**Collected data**
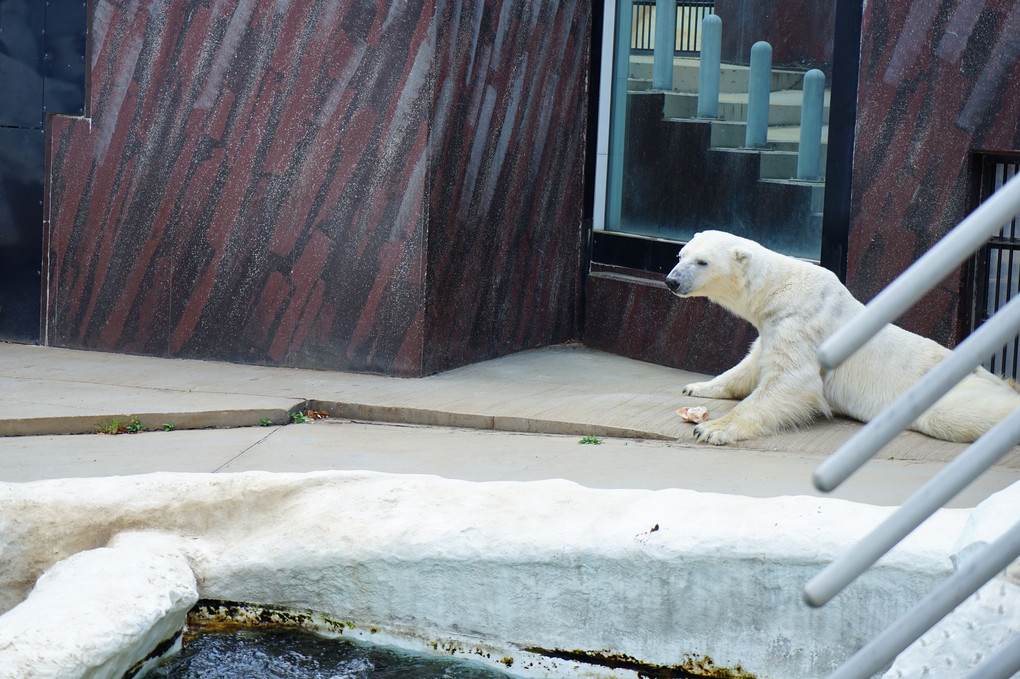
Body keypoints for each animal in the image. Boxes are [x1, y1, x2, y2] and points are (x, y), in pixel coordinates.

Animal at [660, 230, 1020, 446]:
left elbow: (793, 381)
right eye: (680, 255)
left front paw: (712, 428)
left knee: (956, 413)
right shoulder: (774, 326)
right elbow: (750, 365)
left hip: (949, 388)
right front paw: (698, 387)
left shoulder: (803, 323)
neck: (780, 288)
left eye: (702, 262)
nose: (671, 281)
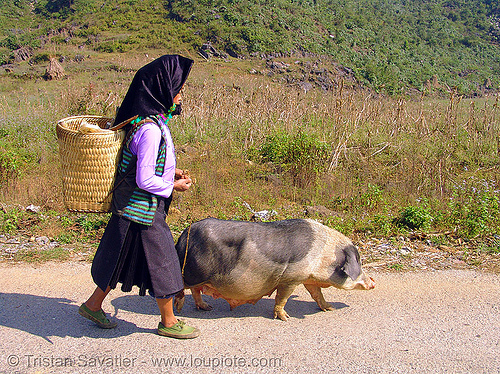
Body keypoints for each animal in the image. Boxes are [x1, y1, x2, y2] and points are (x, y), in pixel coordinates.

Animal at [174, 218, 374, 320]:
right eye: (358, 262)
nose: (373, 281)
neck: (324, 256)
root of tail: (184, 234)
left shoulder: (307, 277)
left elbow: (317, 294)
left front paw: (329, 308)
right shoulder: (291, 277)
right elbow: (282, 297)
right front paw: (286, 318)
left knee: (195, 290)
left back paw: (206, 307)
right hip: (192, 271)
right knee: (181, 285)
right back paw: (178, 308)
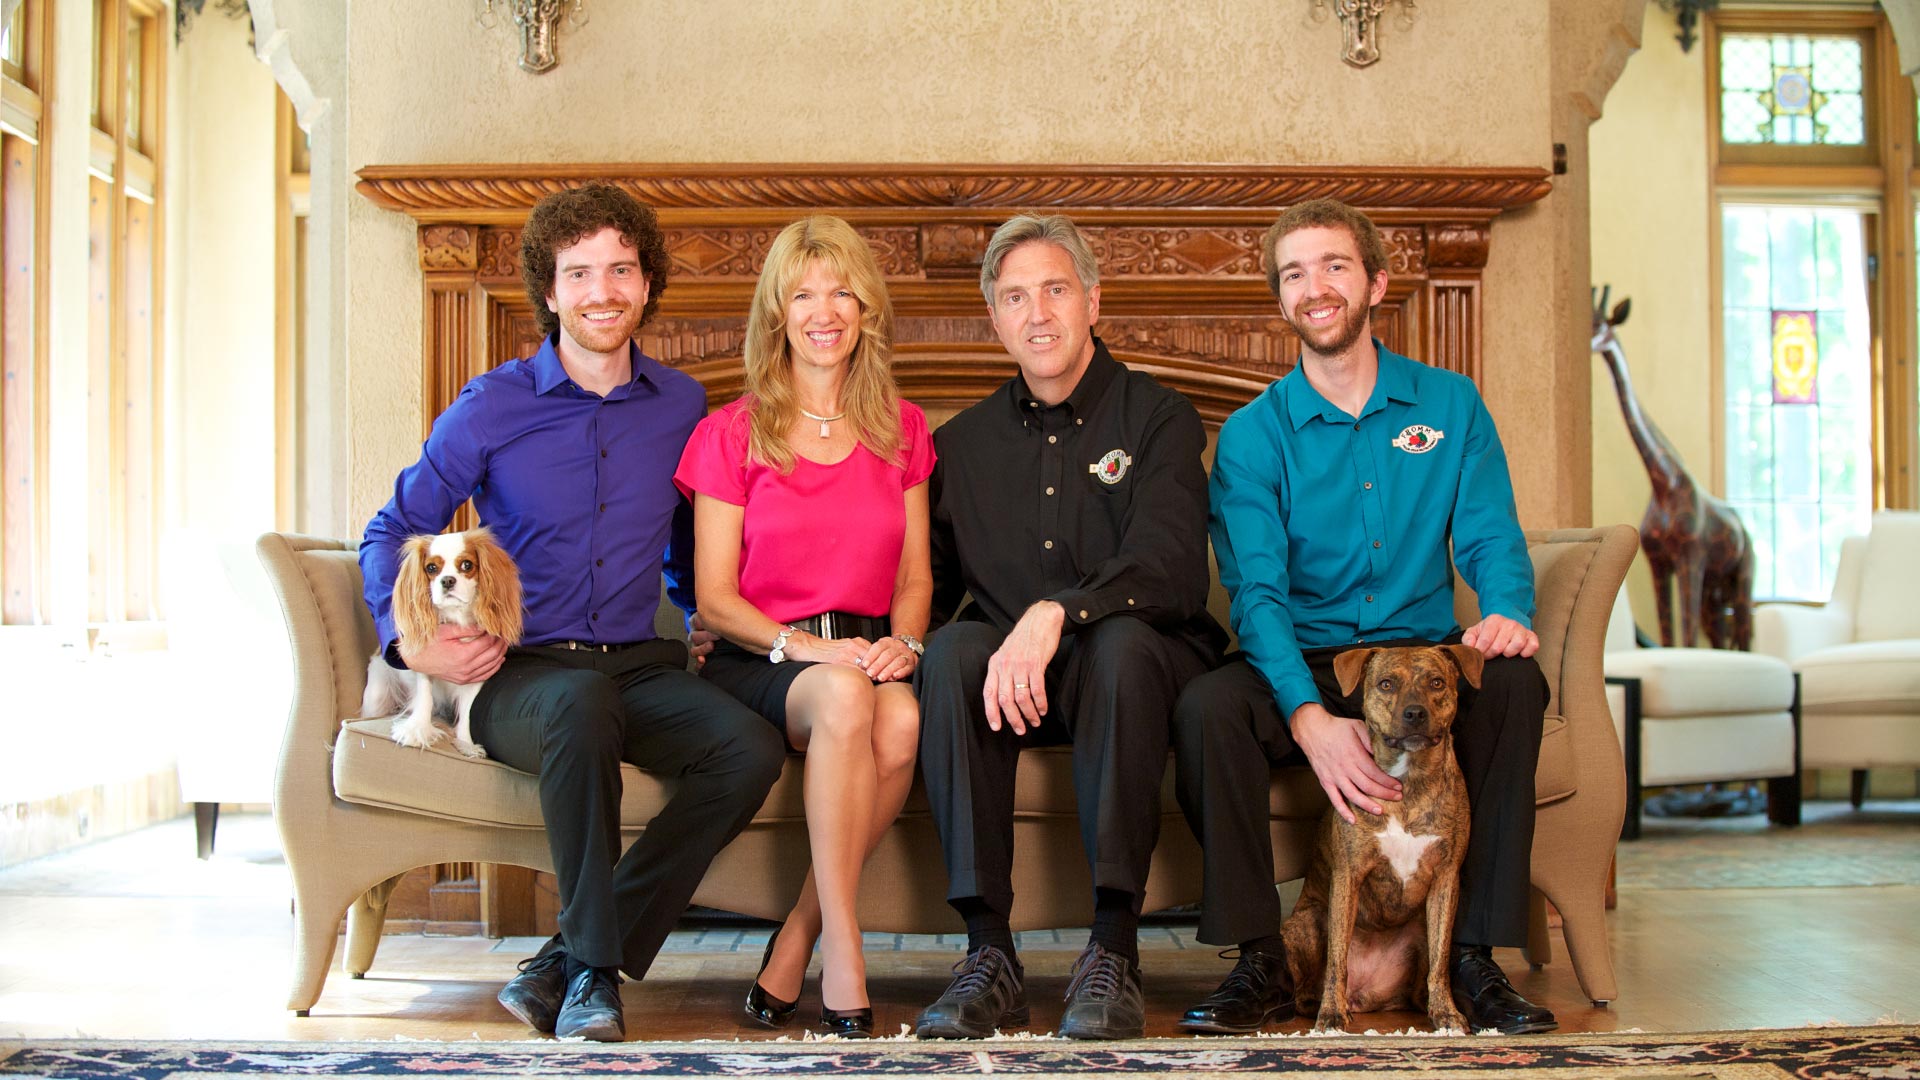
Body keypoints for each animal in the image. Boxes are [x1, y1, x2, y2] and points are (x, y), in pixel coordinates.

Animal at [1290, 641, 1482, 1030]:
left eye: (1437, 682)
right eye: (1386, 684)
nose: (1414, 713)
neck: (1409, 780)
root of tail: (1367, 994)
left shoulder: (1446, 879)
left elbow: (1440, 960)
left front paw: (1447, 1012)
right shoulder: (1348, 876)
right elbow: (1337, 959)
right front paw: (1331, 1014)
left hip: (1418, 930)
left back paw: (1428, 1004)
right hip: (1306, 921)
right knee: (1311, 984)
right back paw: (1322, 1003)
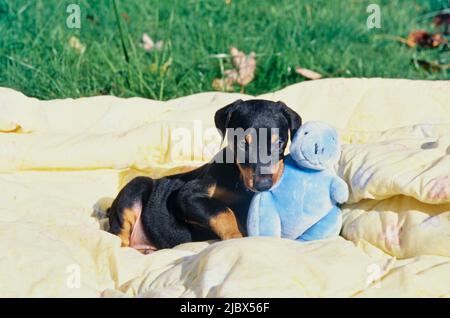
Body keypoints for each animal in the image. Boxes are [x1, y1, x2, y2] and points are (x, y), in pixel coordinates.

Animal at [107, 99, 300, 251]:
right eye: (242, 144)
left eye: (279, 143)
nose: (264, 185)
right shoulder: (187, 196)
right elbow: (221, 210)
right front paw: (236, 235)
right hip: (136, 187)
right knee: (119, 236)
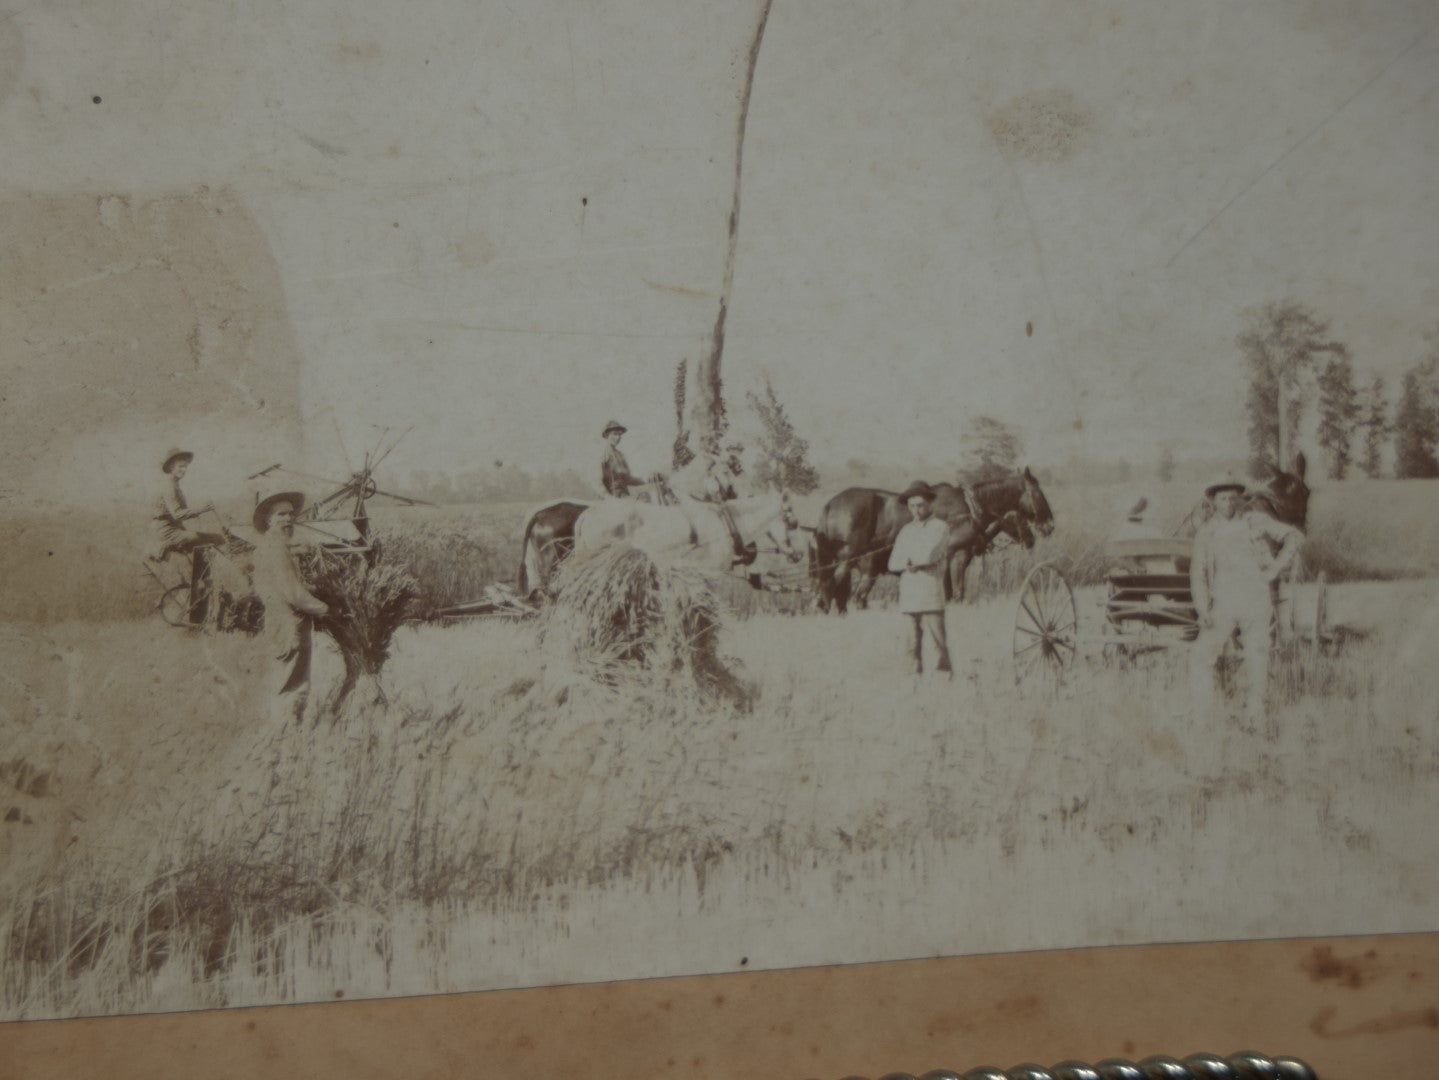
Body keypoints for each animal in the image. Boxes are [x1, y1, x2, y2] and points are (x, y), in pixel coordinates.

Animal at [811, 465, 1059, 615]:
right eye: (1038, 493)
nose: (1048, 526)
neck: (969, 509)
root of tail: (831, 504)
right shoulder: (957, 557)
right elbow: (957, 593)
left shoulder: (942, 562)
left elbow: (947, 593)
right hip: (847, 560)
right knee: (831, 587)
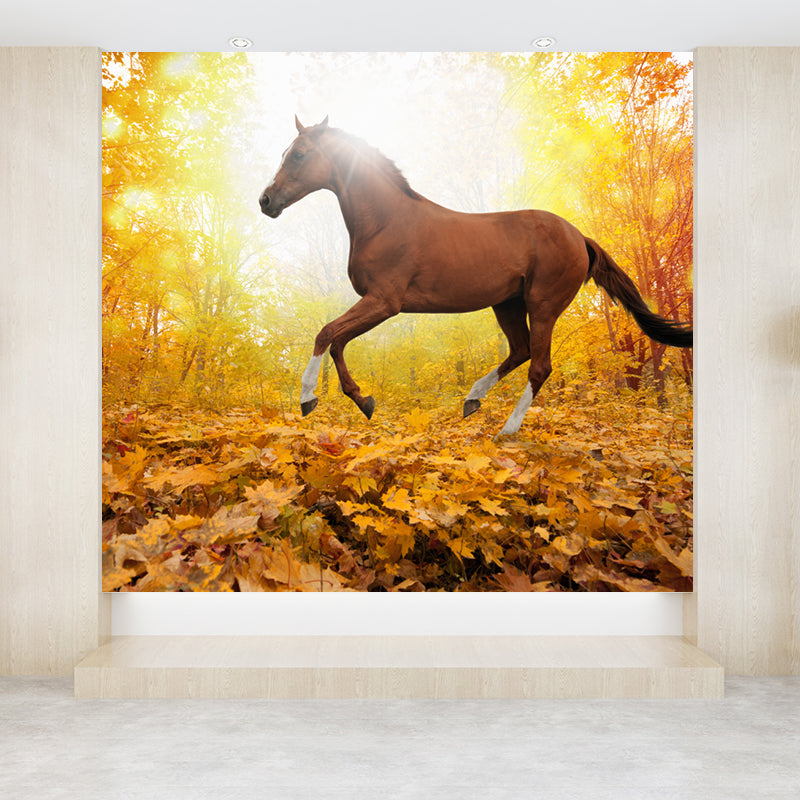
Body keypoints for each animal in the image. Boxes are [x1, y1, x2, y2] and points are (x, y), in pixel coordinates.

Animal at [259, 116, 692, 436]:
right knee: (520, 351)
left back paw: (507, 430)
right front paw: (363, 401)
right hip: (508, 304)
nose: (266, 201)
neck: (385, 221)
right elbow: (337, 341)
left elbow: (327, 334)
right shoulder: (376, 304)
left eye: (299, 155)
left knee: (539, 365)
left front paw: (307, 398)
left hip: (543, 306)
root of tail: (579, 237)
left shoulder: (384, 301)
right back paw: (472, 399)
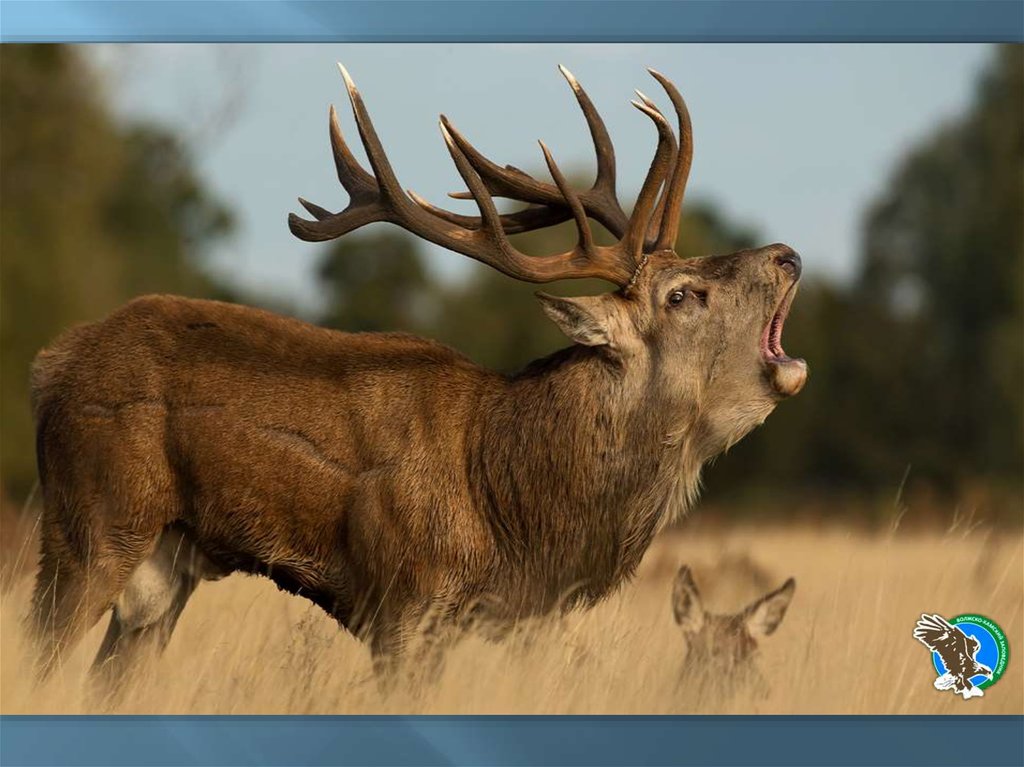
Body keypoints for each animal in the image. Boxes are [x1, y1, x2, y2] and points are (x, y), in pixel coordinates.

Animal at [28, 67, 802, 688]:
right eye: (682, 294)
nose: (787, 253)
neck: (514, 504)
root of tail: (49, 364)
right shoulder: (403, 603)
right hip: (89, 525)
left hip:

**WHAT THE TASK ASKS**
Your task is to retype the records above in full and exactly, omitting the pictures.

**OUTPUT FOR THIS EXERCISE**
Body keypoints for each animal in the image. Boxes are [x1, y1, x2, y2] and points are (x, y), in pixel coordinates.

Animal at [660, 230, 1020, 446]:
left elbow: (793, 381)
right eye: (680, 255)
left front paw: (712, 428)
left knee: (956, 413)
right shoulder: (774, 326)
right elbow: (750, 365)
left hip: (949, 388)
right front paw: (698, 387)
left shoulder: (803, 323)
neck: (780, 288)
left eye: (702, 262)
nose: (671, 281)
Body keypoints for each animal in the image. Boxes are [x1, y1, x2, y2] and points are (x, y), in pixel coordinates.

Animal at [174, 218, 374, 320]:
right eye: (358, 262)
nose: (373, 281)
neck: (324, 256)
root of tail: (184, 234)
left shoulder: (307, 277)
left elbow: (317, 294)
left front paw: (329, 308)
right shoulder: (291, 277)
right elbow: (282, 297)
right front paw: (286, 318)
left knee: (195, 290)
left back paw: (206, 307)
right hip: (192, 271)
right knee: (181, 285)
right back paw: (178, 308)
Body keypoints for each animal in the image. Boxes are [x1, y1, x2, y2] and points are (x, y), in pixel coordinates.

Animal at [1290, 641, 1482, 1030]:
left eye: (1437, 682)
right eye: (1386, 684)
nose: (1414, 713)
neck: (1409, 780)
root of tail: (1367, 994)
left shoulder: (1446, 879)
left elbow: (1440, 960)
left front paw: (1447, 1012)
right shoulder: (1348, 876)
right elbow: (1337, 959)
right front paw: (1331, 1014)
left hip: (1418, 930)
left back paw: (1428, 1004)
right hip: (1306, 921)
right knee: (1311, 984)
right back paw: (1322, 1003)
Body keypoints for each animal in the image. Boxes are [x1, y1, x2, y2] and points are (x, y), in pixel coordinates.

Animal at [107, 99, 300, 251]:
right eye: (242, 144)
left eye: (279, 143)
nose: (264, 185)
right shoulder: (187, 196)
right elbow: (221, 210)
right front paw: (236, 235)
right hip: (136, 187)
right knee: (119, 236)
Body keypoints for each animal in the image. Boxes are [x1, y1, x2, y2] and points are (x, y), in pixel coordinates.

Animal at [811, 465, 1059, 615]:
right eye: (1038, 493)
nose: (1048, 526)
neck: (969, 509)
root of tail: (831, 504)
right shoulder: (957, 557)
right elbow: (957, 593)
left shoulder: (942, 562)
left elbow: (947, 593)
right hip: (847, 560)
right knee: (831, 587)
Body keypoints for each animal in the image. Boxes are [x1, y1, x2, y2] and points are (x, y), in pixel coordinates.

Animal at [259, 116, 692, 436]:
right knee: (520, 351)
left back paw: (507, 430)
right front paw: (363, 401)
right hip: (508, 304)
nose: (266, 201)
neck: (385, 221)
right elbow: (337, 341)
left elbow: (327, 334)
right shoulder: (376, 304)
left eye: (299, 155)
left knee: (539, 365)
left front paw: (307, 398)
left hip: (543, 306)
root of tail: (579, 237)
left shoulder: (384, 301)
right back paw: (472, 399)
Body keypoints for each animal in the image. Boxes are [x1, y1, x2, y2] and points are (x, y), in pixel coordinates.

Animal at [28, 67, 802, 688]:
right eye: (682, 294)
nose: (787, 253)
neck: (514, 504)
root of tail: (49, 364)
right shoulder: (403, 603)
right hip: (89, 525)
left hip:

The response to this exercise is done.